• EXERCISE PROMPT: Please reply with one number only: how many lines in the entries below contain the string "start".

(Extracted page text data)
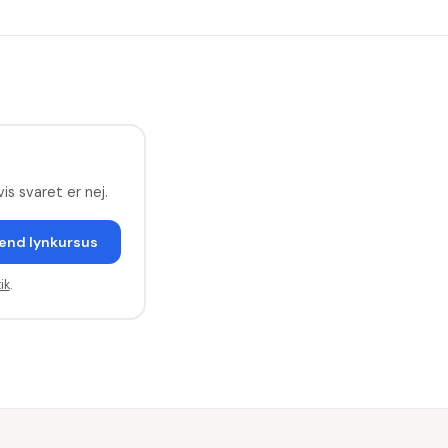
is svaret er nej.
end lynkursus
ik
.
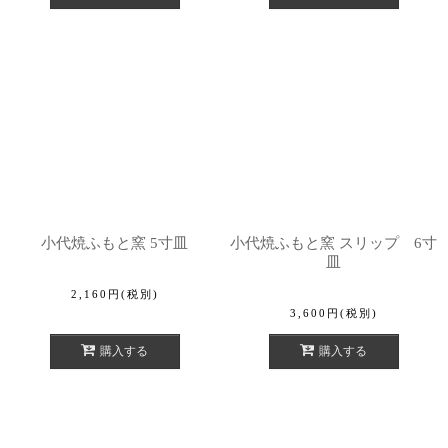
小代焼ふもと窯 5寸皿
小代焼ふもと窯 スリップ 6寸
皿
2,160
円
(税別)
3,600
円
(税別)
購入する
購入する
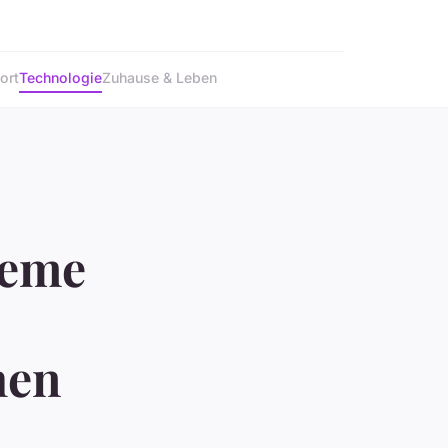
ort
Technologie
Zuhause & Leben
teme
hen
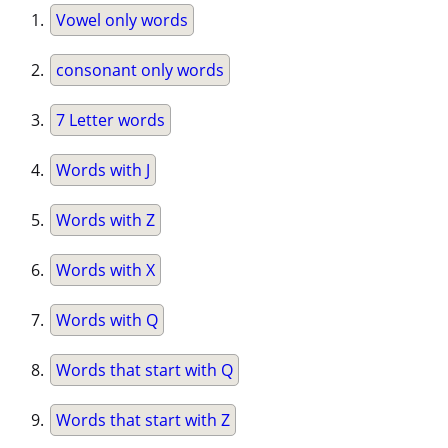
Vowel only words
consonant only words
7 Letter words
Words with J
Words with Z
Words with X
Words with Q
Words that start with Q
Words that start with Z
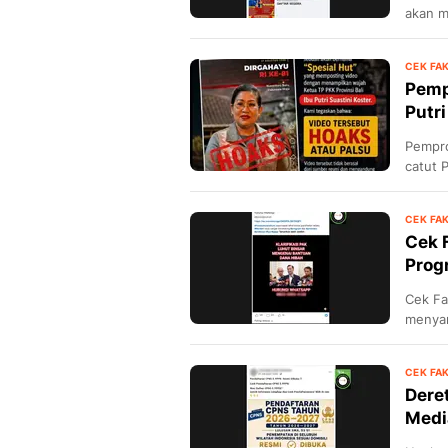
akan m
CEK FA
Pemp
Putri
Pempro
catut P
CEK FA
Cek 
Prog
Cek Fa
menyam
Faceb
CEK FA
Dere
Medi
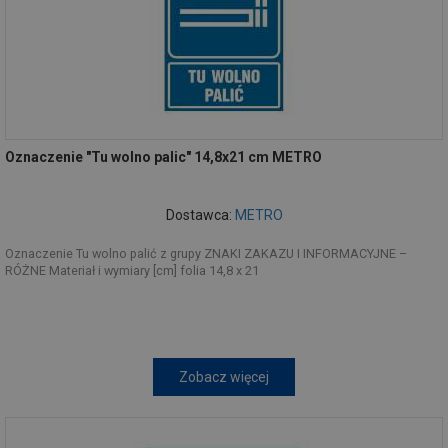
Oznaczenie "Tu wolno palic" 14,8x21 cm METRO
Dostawca:
METRO
Oznaczenie Tu wolno palić z grupy ZNAKI ZAKAZU I INFORMACYJNE –
RÓŻNE Materiał i wymiary [cm] folia 14,8 x 21
Zobacz więcej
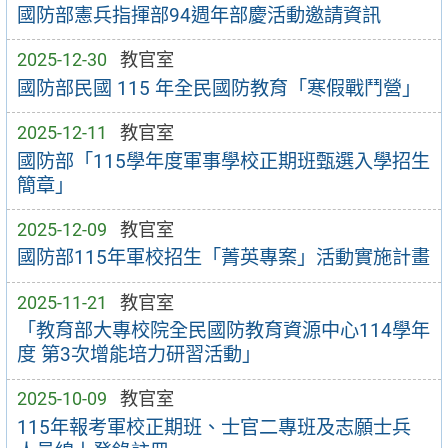
國防部憲兵指揮部94週年部慶活動邀請資訊
2025-12-30
教官室
國防部民國 115 年全民國防教育「寒假戰鬥營」
2025-12-11
教官室
國防部「115學年度軍事學校正期班甄選入學招生
簡章」
2025-12-09
教官室
國防部115年軍校招生「菁英專案」活動實施計畫
2025-11-21
教官室
「教育部大專校院全民國防教育資源中心114學年
度 第3次增能培力研習活動」
2025-10-09
教官室
115年報考軍校正期班、士官二專班及志願士兵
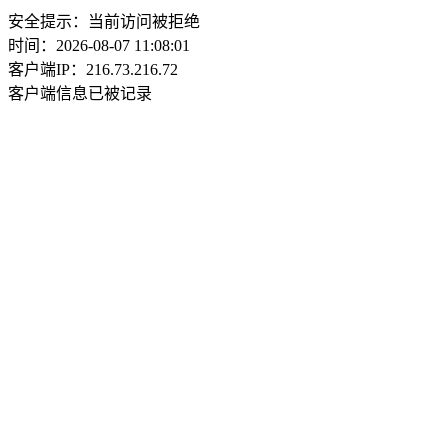
安全提示：当前访问被拒绝
时间：2026-08-07 11:08:01
客户端IP：216.73.216.72
客户端信息已被记录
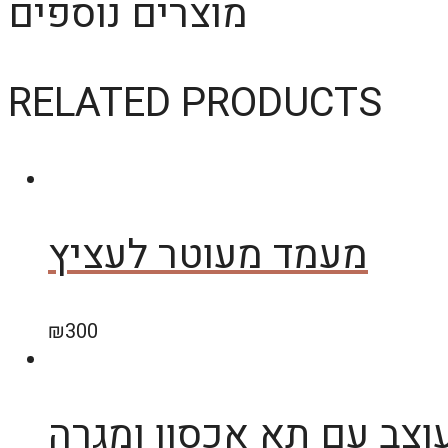
מוצרים נוספים
RELATED PRODUCTS
מעמד מעוטר לעציץ
₪
300
צב עם תא אכסון ומגרה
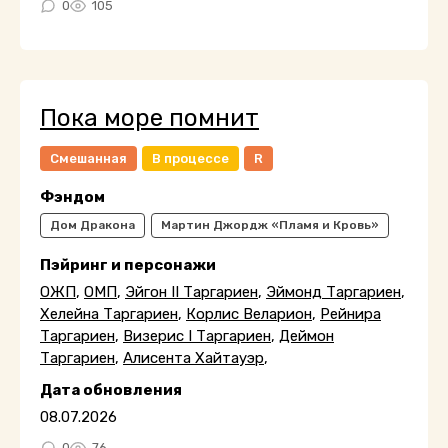
0
105
Пока море помнит
Смешанная
В процессе
R
Фэндом
Дом Дракона
Мартин Джордж «Пламя и Кровь»
Пэйринг и персонажи
ОЖП
,
ОМП
,
Эйгон II Таргариен
,
Эймонд Таргариен
,
Хелейна Таргариен
,
Корлис Веларион
,
Рейнира
Таргариен
,
Визерис I Таргариен
,
Деймон
Таргариен
,
Алисента Хайтауэр
,
Дата обновления
08.07.2026
0
76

• REPLY TO THE EXERCISE: 2